**What you are asked to do**
Return, from the data that follows, each line that holds the word "Klamotte".
>>>>>
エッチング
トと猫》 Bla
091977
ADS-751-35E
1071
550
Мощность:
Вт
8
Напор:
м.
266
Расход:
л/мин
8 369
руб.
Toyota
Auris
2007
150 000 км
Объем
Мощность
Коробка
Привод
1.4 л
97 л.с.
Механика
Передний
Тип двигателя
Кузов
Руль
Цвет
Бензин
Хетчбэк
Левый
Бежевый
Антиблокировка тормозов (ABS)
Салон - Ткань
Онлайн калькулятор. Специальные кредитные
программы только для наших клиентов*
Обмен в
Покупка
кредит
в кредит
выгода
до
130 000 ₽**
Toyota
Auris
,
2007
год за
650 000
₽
<<<<<
>>>>>
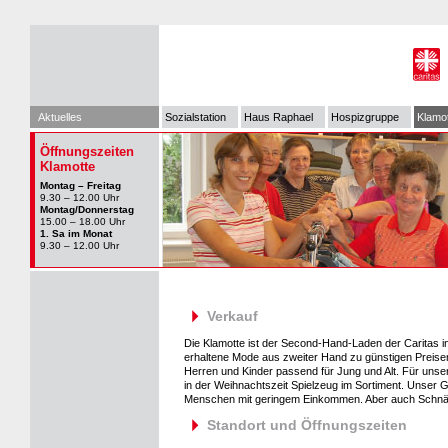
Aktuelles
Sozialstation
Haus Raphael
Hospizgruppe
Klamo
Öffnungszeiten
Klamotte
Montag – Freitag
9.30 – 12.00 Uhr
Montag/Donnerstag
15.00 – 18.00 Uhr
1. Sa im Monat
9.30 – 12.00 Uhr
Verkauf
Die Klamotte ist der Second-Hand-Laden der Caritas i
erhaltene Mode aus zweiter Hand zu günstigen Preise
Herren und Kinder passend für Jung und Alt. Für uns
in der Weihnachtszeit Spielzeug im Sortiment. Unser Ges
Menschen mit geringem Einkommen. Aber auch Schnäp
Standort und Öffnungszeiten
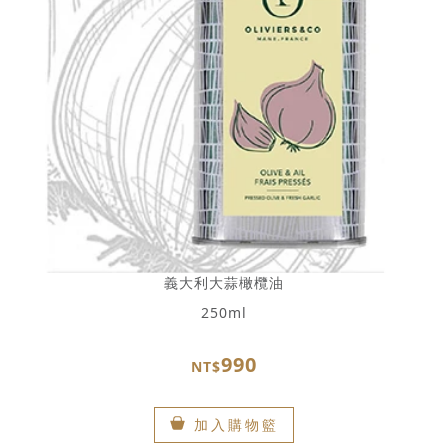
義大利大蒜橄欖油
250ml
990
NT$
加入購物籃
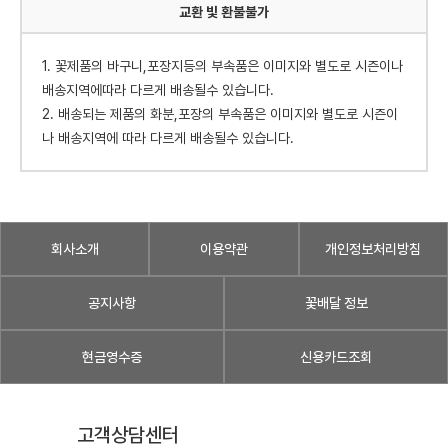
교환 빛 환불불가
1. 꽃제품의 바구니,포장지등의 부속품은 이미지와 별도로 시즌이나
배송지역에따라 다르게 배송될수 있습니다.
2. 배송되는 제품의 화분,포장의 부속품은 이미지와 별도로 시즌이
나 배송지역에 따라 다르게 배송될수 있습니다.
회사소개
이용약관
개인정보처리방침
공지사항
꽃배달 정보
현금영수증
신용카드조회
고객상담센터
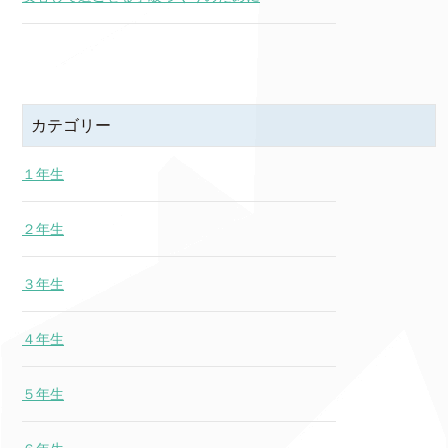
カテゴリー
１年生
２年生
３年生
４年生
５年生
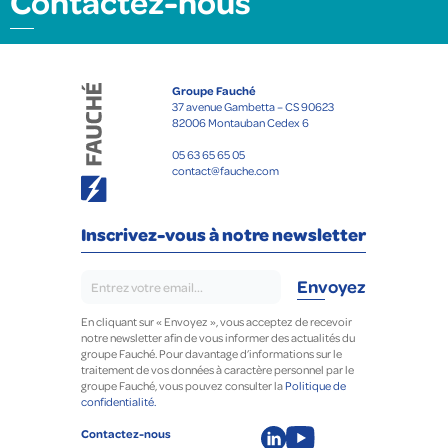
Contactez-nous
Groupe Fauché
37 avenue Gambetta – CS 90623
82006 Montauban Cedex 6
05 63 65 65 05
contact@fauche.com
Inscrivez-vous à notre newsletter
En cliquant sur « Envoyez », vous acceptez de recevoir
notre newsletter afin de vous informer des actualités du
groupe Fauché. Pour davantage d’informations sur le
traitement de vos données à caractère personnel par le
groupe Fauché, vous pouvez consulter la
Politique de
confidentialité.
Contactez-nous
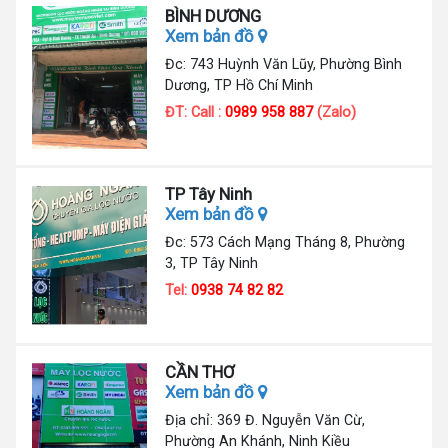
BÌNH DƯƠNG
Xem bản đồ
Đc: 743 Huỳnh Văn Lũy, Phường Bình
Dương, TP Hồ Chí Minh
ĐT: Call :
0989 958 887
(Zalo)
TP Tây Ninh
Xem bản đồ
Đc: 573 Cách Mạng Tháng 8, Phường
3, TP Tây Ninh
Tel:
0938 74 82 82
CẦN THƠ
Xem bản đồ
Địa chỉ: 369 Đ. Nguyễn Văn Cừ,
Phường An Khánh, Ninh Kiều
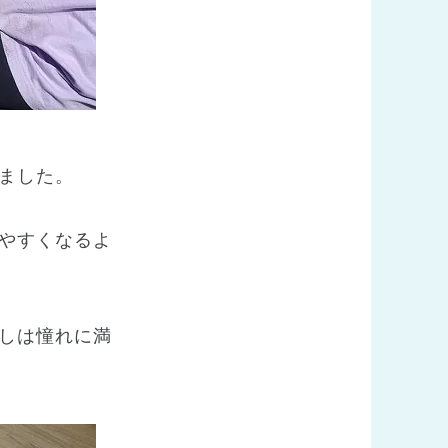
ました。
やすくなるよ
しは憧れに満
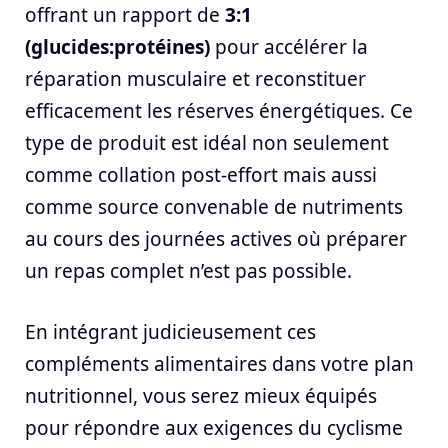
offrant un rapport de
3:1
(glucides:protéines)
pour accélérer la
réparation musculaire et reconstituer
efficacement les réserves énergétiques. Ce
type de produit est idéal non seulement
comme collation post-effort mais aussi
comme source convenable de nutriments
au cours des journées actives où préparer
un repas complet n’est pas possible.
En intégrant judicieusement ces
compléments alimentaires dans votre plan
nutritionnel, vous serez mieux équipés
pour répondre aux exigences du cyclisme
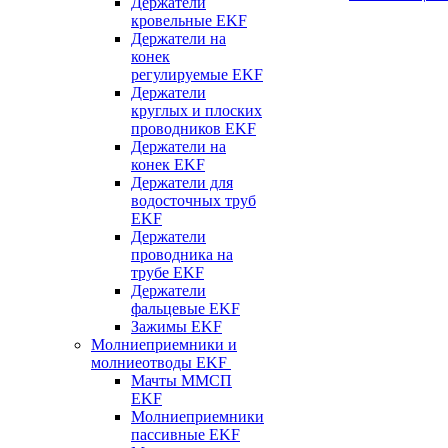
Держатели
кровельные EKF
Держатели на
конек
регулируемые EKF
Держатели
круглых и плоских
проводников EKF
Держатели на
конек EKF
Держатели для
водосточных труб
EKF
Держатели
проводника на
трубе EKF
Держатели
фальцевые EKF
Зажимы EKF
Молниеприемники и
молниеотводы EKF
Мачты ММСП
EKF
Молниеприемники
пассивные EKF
<<<<<
**Task output**
Klamotte
Die Klamotte ist der Second-Hand-Laden der Caritas i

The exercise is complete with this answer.